24 . The filter regenerating arrangement of one or more of the claims 15 - 23 , wherein the particulate removing device ( 90 ; 95 ) includes a blower device, preferably a low pressure blower, adapted to blow the dislodged particulate material ( 120 ) out of the filter ( 30 ; 300 ) into a storage device ( 90 ).

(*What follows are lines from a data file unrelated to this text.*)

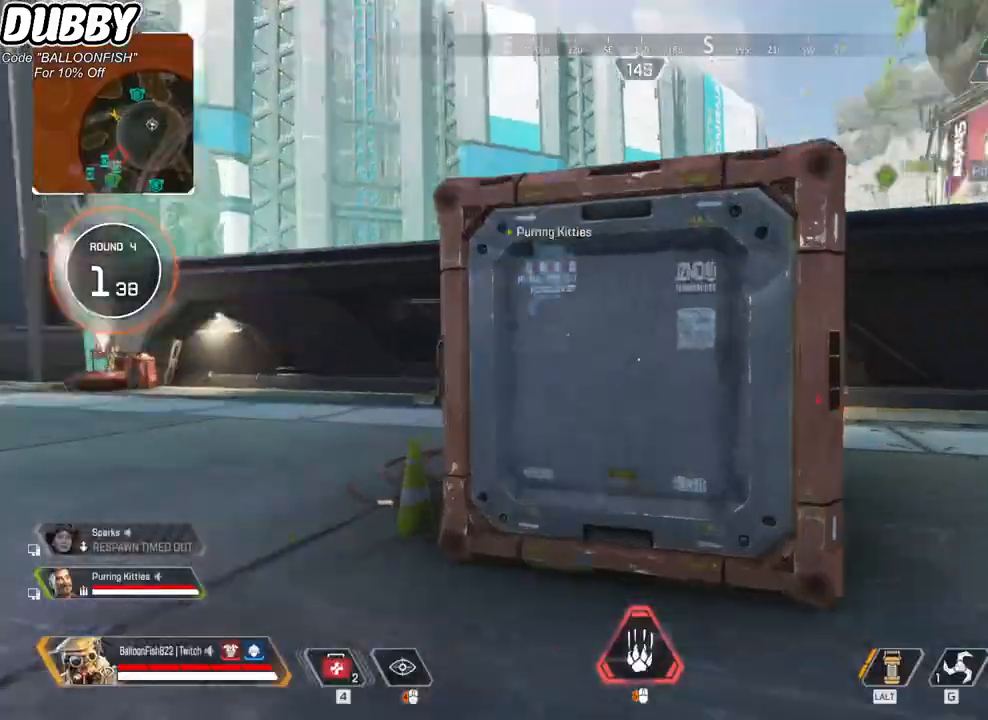
{"keys": ["w"], "mouse": [], "events": [[34, "space", "down"], [201, "space", "up"]]}
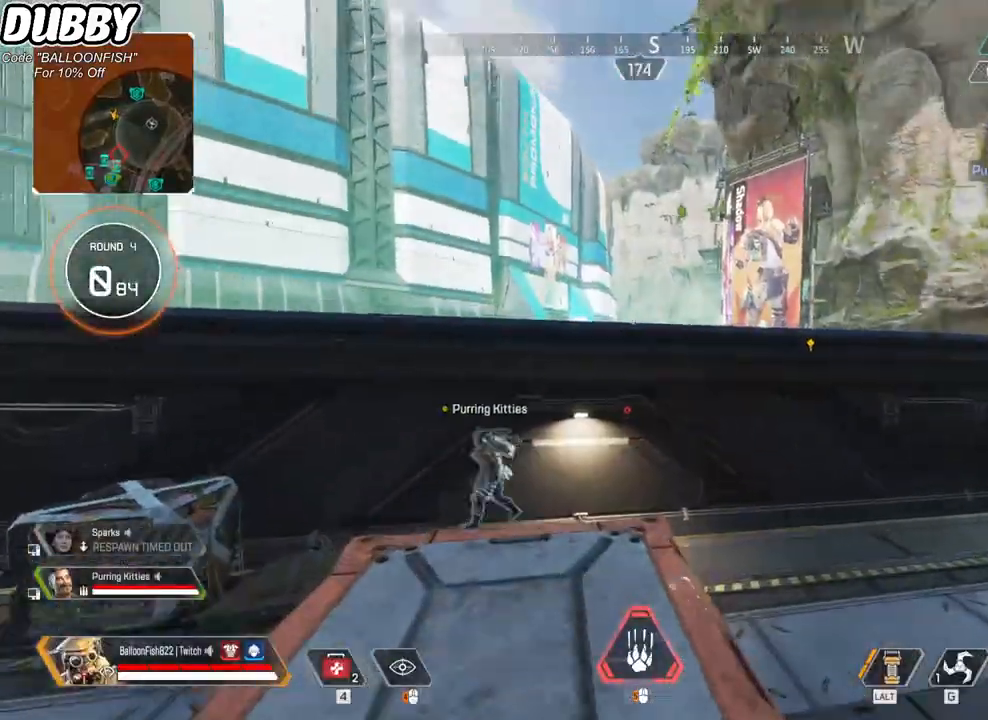
{"keys": ["w"], "mouse": [], "events": []}
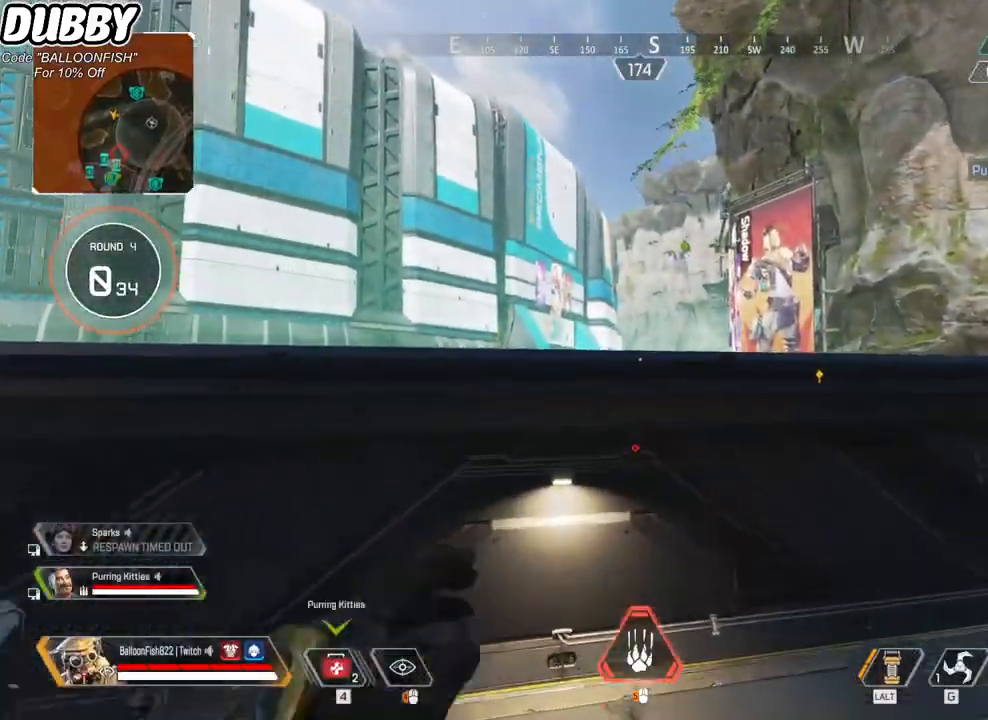
{"keys": ["a", "w"], "mouse": [], "events": [[67, "space", "down"], [234, "space", "up"], [367, "a", "down"]]}
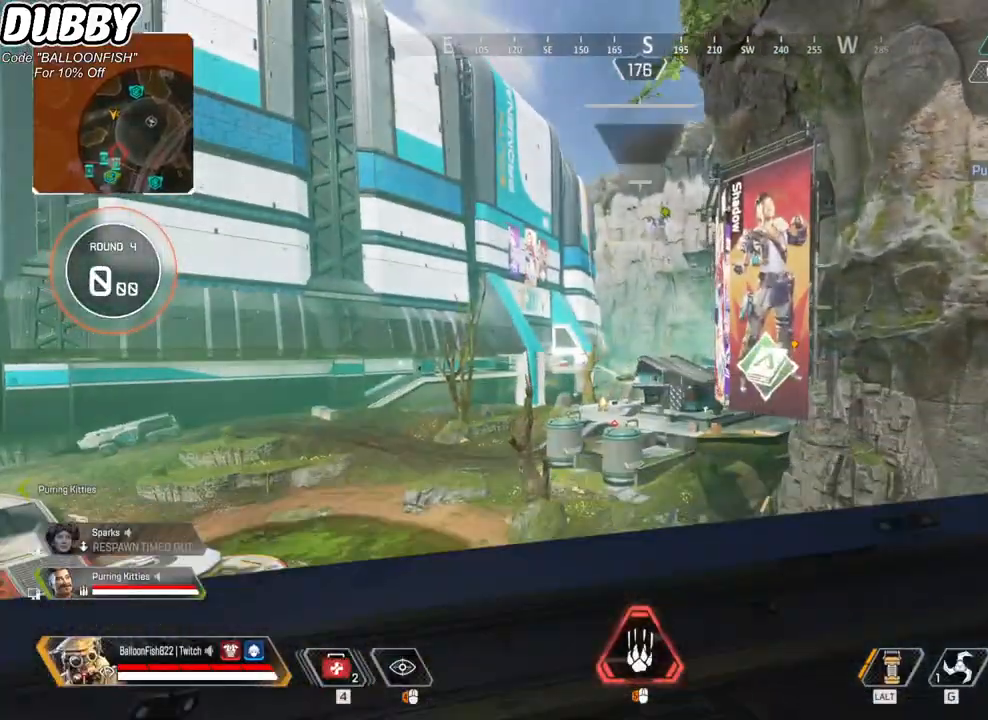
{"keys": ["a"], "mouse": [], "events": [[467, "w", "up"]]}
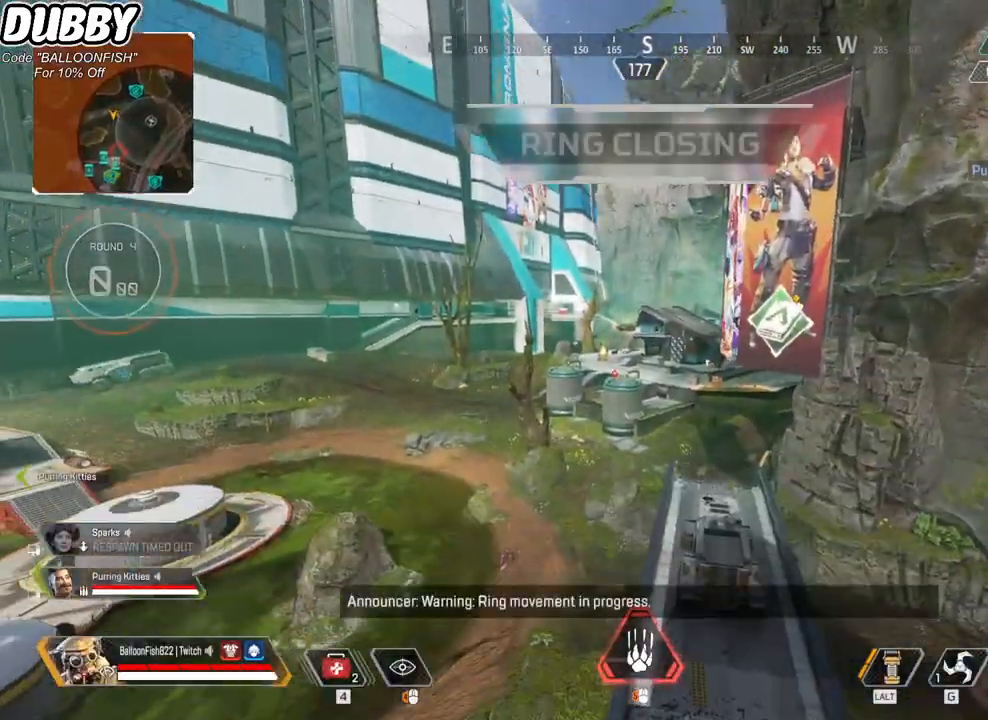
{"keys": [], "mouse": [], "events": [[33, "a", "up"], [167, "s", "down"], [267, "s", "up"]]}
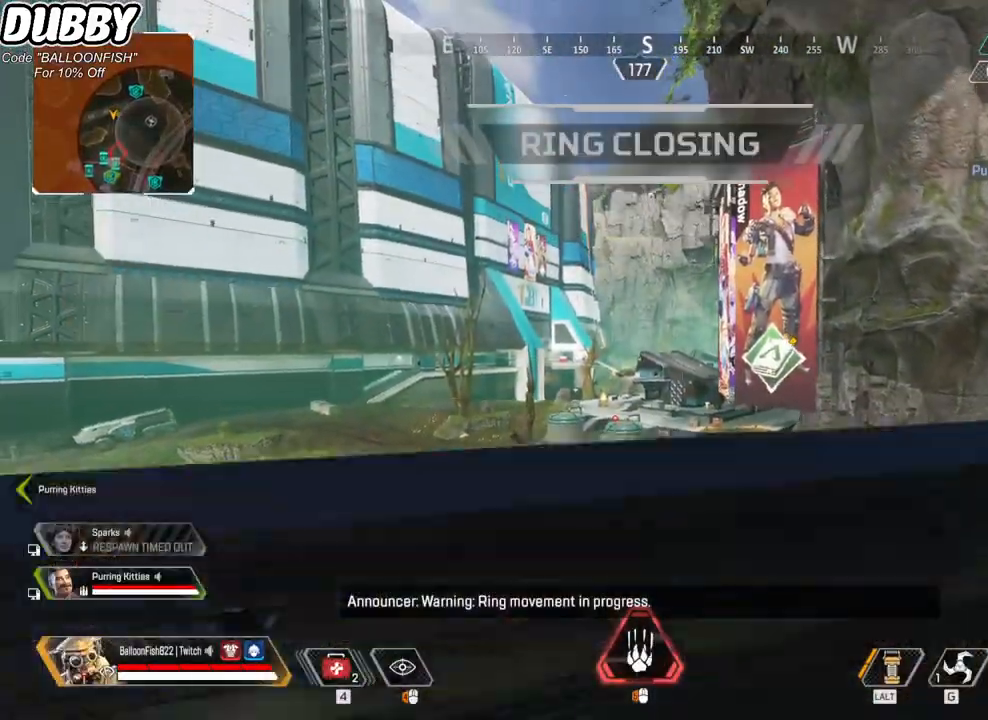
{"keys": ["w"], "mouse": [], "events": [[134, "a", "down"], [268, "w", "down"], [501, "a", "up"]]}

25 . The filter regenerating arrangement of one or more of the claims 15 - 23 , wherein the particulate removing device ( 90 ; 95 ) includes a suction device ( 95 ) adapted to suck the dislodged particulate material ( 120 ) into a storage device ( 90 ).
26 . The filter regenerating arrangement of one or more of claims 14 - 25 , wherein the pulse generating device ( 70 ) is adapted to generate electric arc discharge pulses each having a minimum peak pulse current of about 10 A and/or a maximum peak pulse current of about 1000 A, preferably about 100 A.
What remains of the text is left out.